Friday
10Oct2008
Movie Review - 'The Duchess'
Friday, October 10, 2008 at 12:02AM | The Duchess
Starring Keira Knightley, Ralph Fiennes, and Hayley Atwell ![]() |
When
Keira Knightley burst onto the scene five years
ago, not many people thought we were looking at The Next Big Thing, but in that
short time, the 23-year-old Knightley has become an incredibly bankable female
movie star (Forbes ranks her as the second-highest earning actress) and
she has done so while taking on some challenging roles. Unlike a lot of actors in her age group, Knightley has not strictly been a blockbuster girl, nor has she frittered away her talent making forgettable romantic comedies. Indeed, outside of the Pirates of Caribbean trilogy, nearly every role she has taken brings a certain amount of risk, and they're the films most young movie stars would avoid, because they aren't potential franchises.She picked up an Oscar nomination for Pride and Prejudice, astutely chose to work with director Joe Wright again last year in Atonement, and now we find her going toe-to-toe with Ralph Fiennes and Charlotte Rampling in The Duchess.

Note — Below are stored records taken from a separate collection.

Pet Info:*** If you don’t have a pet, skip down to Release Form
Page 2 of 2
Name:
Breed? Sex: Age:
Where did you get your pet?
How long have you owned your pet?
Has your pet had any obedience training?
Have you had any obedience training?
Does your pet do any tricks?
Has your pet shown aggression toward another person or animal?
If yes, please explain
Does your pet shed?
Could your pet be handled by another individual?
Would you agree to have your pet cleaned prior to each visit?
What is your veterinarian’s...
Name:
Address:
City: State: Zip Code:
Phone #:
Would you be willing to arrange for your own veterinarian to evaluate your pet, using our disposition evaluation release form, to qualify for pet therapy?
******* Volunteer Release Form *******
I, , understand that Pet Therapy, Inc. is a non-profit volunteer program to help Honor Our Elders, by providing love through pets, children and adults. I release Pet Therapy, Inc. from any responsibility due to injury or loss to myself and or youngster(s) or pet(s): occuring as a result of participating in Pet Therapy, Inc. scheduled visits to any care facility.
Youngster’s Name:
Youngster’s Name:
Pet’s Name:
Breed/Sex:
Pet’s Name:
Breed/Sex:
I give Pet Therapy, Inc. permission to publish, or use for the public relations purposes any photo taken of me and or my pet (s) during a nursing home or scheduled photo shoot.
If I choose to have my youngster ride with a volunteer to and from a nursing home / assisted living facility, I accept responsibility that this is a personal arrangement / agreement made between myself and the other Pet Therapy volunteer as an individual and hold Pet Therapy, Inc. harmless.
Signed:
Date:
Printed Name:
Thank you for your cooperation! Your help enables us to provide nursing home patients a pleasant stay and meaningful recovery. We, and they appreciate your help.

If nothing else, she deserves credit for not being another Kate Hudson.
Of her more serious work, Knightley is more the centerpiece in The Duchess than anywhere else. She brings to Georgiana, the Duchess of Devonshire, an elegance you'd expect from both character and performer, and while she falls short of mesmerizing, Knightley is more than up to the task at hand, and is often jarringly good.

She is aided by everything around her, from the work of Fiennes as her philandering husband and Hayley Atwell as the woman in question to the sumptuous costumes and pitch-perfect production design by Michael O'Connor and Michael Carlin, respectively. Fiennes provides his finest performance in the past few years, which would shrink a lot of actors by comparison, but Knightley meets him head-on in every confrontation.

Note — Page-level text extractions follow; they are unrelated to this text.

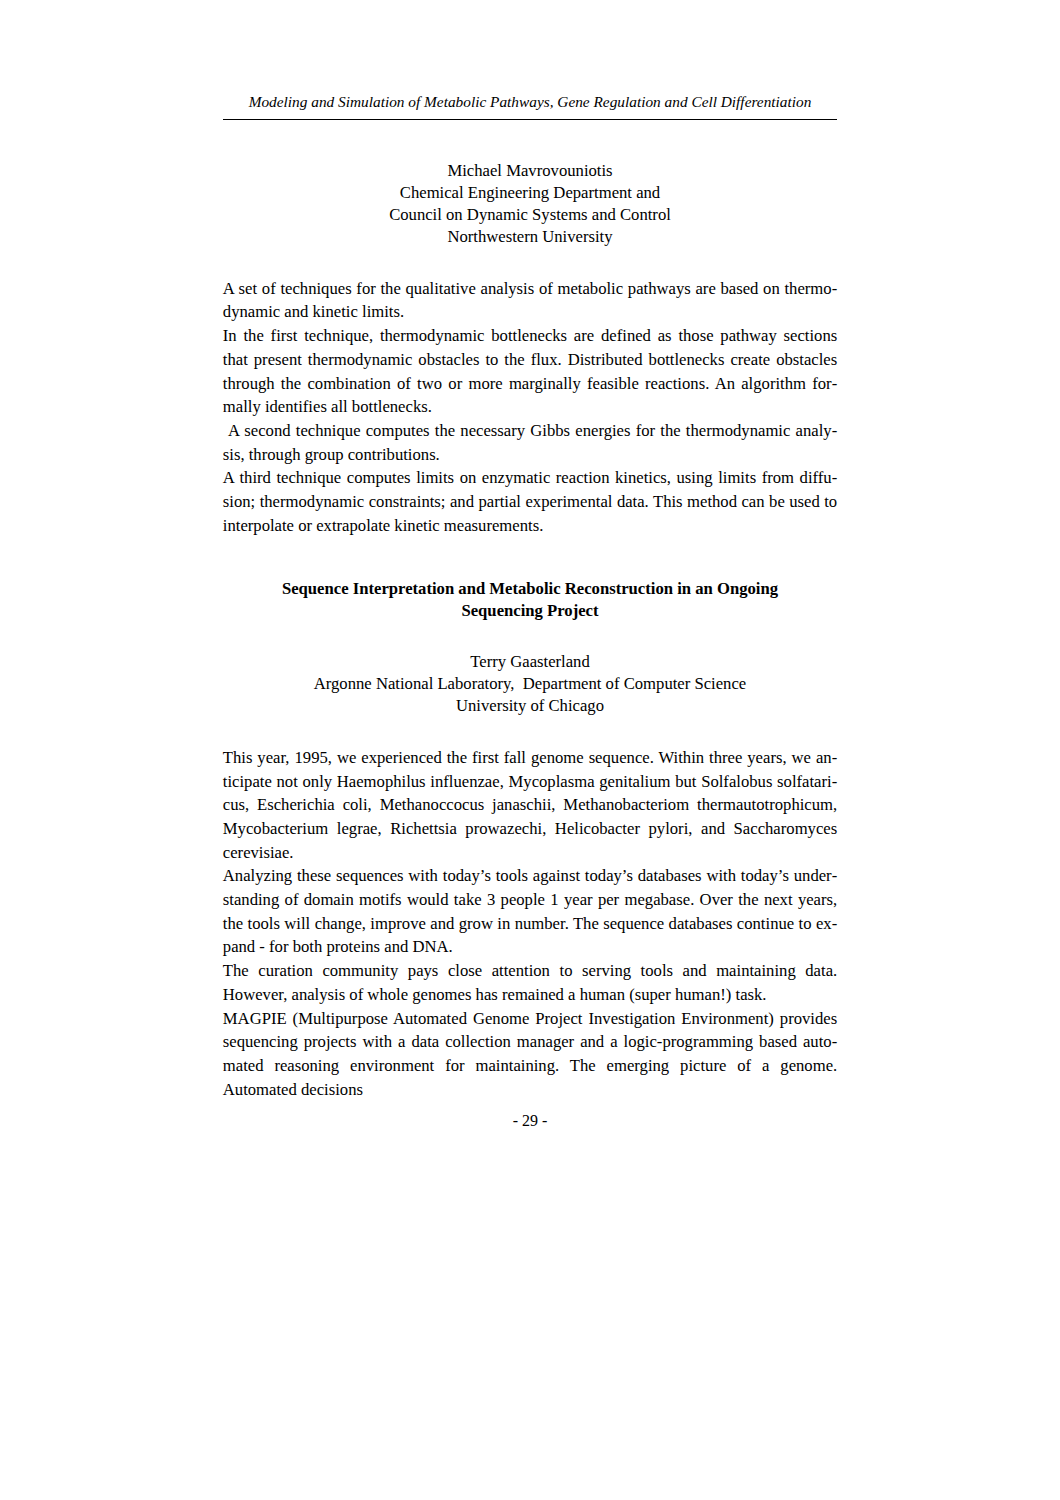Modeling and Simulation of Metabolic Pathways, Gene Regulation and Cell Differentiation
Michael Mavrovouniotis Chemical Engineering Department and Council on Dynamic Systems and Control Northwestern University
A set of techniques for the qualitative analysis of metabolic pathways are based on thermodynamic and kinetic limits.
In the first technique, thermodynamic bottlenecks are defined as those pathway sections that present thermodynamic obstacles to the flux. Distributed bottlenecks create obstacles through the combination of two or more marginally feasible reactions. An algorithm formally identifies all bottlenecks.
A second technique computes the necessary Gibbs energies for the thermodynamic analysis, through group contributions.
A third technique computes limits on enzymatic reaction kinetics, using limits from diffusion; thermodynamic constraints; and partial experimental data. This method can be used to interpolate or extrapolate kinetic measurements.
Sequence Interpretation and Metabolic Reconstruction in an Ongoing Sequencing Project
Terry Gaasterland Argonne National Laboratory, Department of Computer Science University of Chicago
This year, 1995, we experienced the first fall genome sequence. Within three years, we anticipate not only Haemophilus influenzae, Mycoplasma genitalium but Solfalobus solfataricus, Escherichia coli, Methanoccocus janaschii, Methanobacteriom thermautotrophicum, Mycobacterium legrae, Richettsia prowazechi, Helicobacter pylori, and Saccharomyces cerevisiae.
Analyzing these sequences with today’s tools against today’s databases with today’s understanding of domain motifs would take 3 people 1 year per megabase. Over the next years, the tools will change, improve and grow in number. The sequence databases continue to expand - for both proteins and DNA.
The curation community pays close attention to serving tools and maintaining data. However, analysis of whole genomes has remained a human (super human!) task.
MAGPIE (Multipurpose Automated Genome Project Investigation Environment) provides sequencing projects with a data collection manager and a logic-programming based automated reasoning environment for maintaining. The emerging picture of a genome. Automated decisions
- 29 -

Historically, Georgiana became well-known throughout the United Kingdom for a great many things: Her fashion and style, her political and literary attachments, her gambling addiction, and her troubled and dysfunctional relationship with her husband. In her husband's feverish quest to sire a male heir, Georgiana had numerous miscarriages (she is depicted in the film as being pregnant some seven times in five years). This struggle may have led him to stray in their marriage, although he was likely to have done so either way.

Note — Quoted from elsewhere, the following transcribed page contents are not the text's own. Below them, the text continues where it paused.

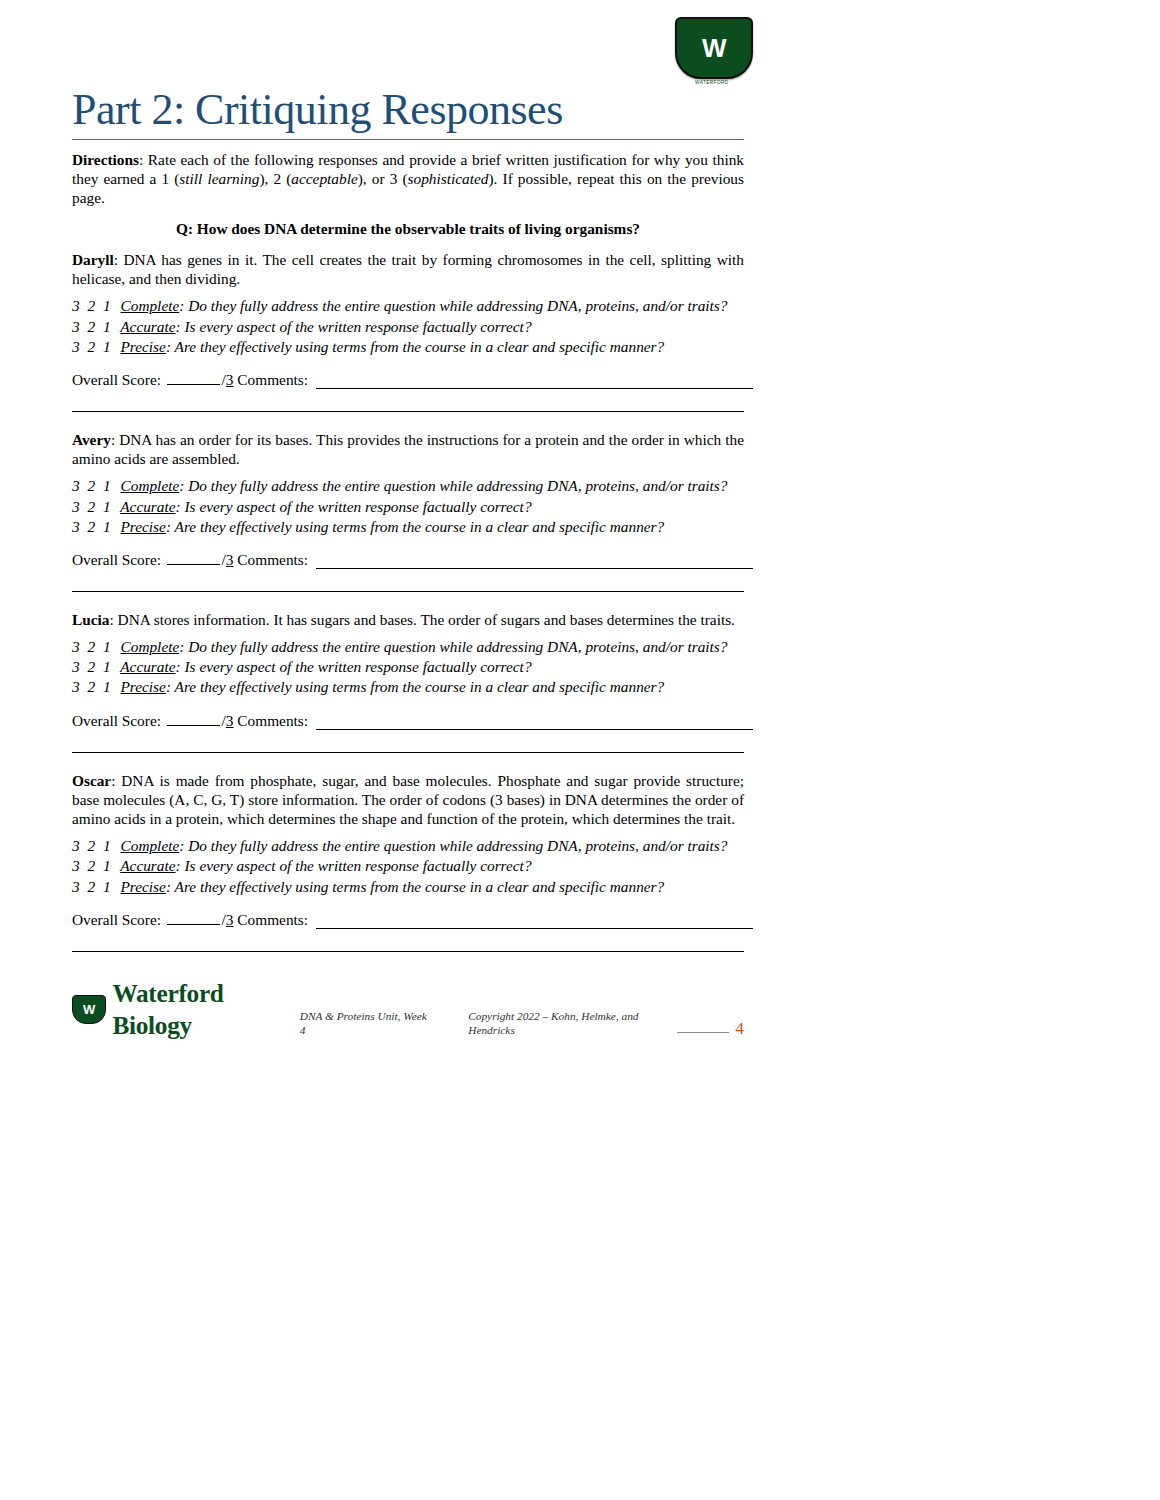W
WATERFORD
Part 2: Critiquing Responses
Directions: Rate each of the following responses and provide a brief written justification for why you think they earned a 1 (still learning), 2 (acceptable), or 3 (sophisticated). If possible, repeat this on the previous page.
Q: How does DNA determine the observable traits of living organisms?
Daryll: DNA has genes in it. The cell creates the trait by forming chromosomes in the cell, splitting with helicase, and then dividing.
3 2 1 Complete: Do they fully address the entire question while addressing DNA, proteins, and/or traits?
3 2 1 Accurate: Is every aspect of the written response factually correct?
3 2 1 Precise: Are they effectively using terms from the course in a clear and specific manner?
Overall Score: /3 Comments:
Avery: DNA has an order for its bases. This provides the instructions for a protein and the order in which the amino acids are assembled.
3 2 1 Complete: Do they fully address the entire question while addressing DNA, proteins, and/or traits?
3 2 1 Accurate: Is every aspect of the written response factually correct?
3 2 1 Precise: Are they effectively using terms from the course in a clear and specific manner?
Overall Score: /3 Comments:
Lucia: DNA stores information. It has sugars and bases. The order of sugars and bases determines the traits.
3 2 1 Complete: Do they fully address the entire question while addressing DNA, proteins, and/or traits?
3 2 1 Accurate: Is every aspect of the written response factually correct?
3 2 1 Precise: Are they effectively using terms from the course in a clear and specific manner?
Overall Score: /3 Comments:
Oscar: DNA is made from phosphate, sugar, and base molecules. Phosphate and sugar provide structure; base molecules (A, C, G, T) store information. The order of codons (3 bases) in DNA determines the order of amino acids in a protein, which determines the shape and function of the protein, which determines the trait.
3 2 1 Complete: Do they fully address the entire question while addressing DNA, proteins, and/or traits?
3 2 1 Accurate: Is every aspect of the written response factually correct?
3 2 1 Precise: Are they effectively using terms from the course in a clear and specific manner?
Overall Score: /3 Comments:
W
Waterford Biology
DNA & Proteins Unit, Week 4 Copyright 2022 – Kohn, Helmke, and Hendricks
4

Georgiana did not divorce, and the relationship became even stranger after she finally gave birth to a son.
But although The Duchess has a good story, looks the part, and features two memorable performances, it's all a little unsatisfying. It's not a bad film, certainly, but it's also not one of the year's best. There isn't one thing that has a negative impact on the movie, and there aren't dozens. It just feels obligatory in a way.
Strangely, it's really not that common a story, so expressing what feels empty about the experience is hard to do. There's nothing dreadful here and maybe there's just no epiphany, either; perhaps it's that we expect costume dramas to look and behave a certain way and this one does is exactly that.
Chalk it up to just not being the movie it should be, even with Knightley's unassailable performance.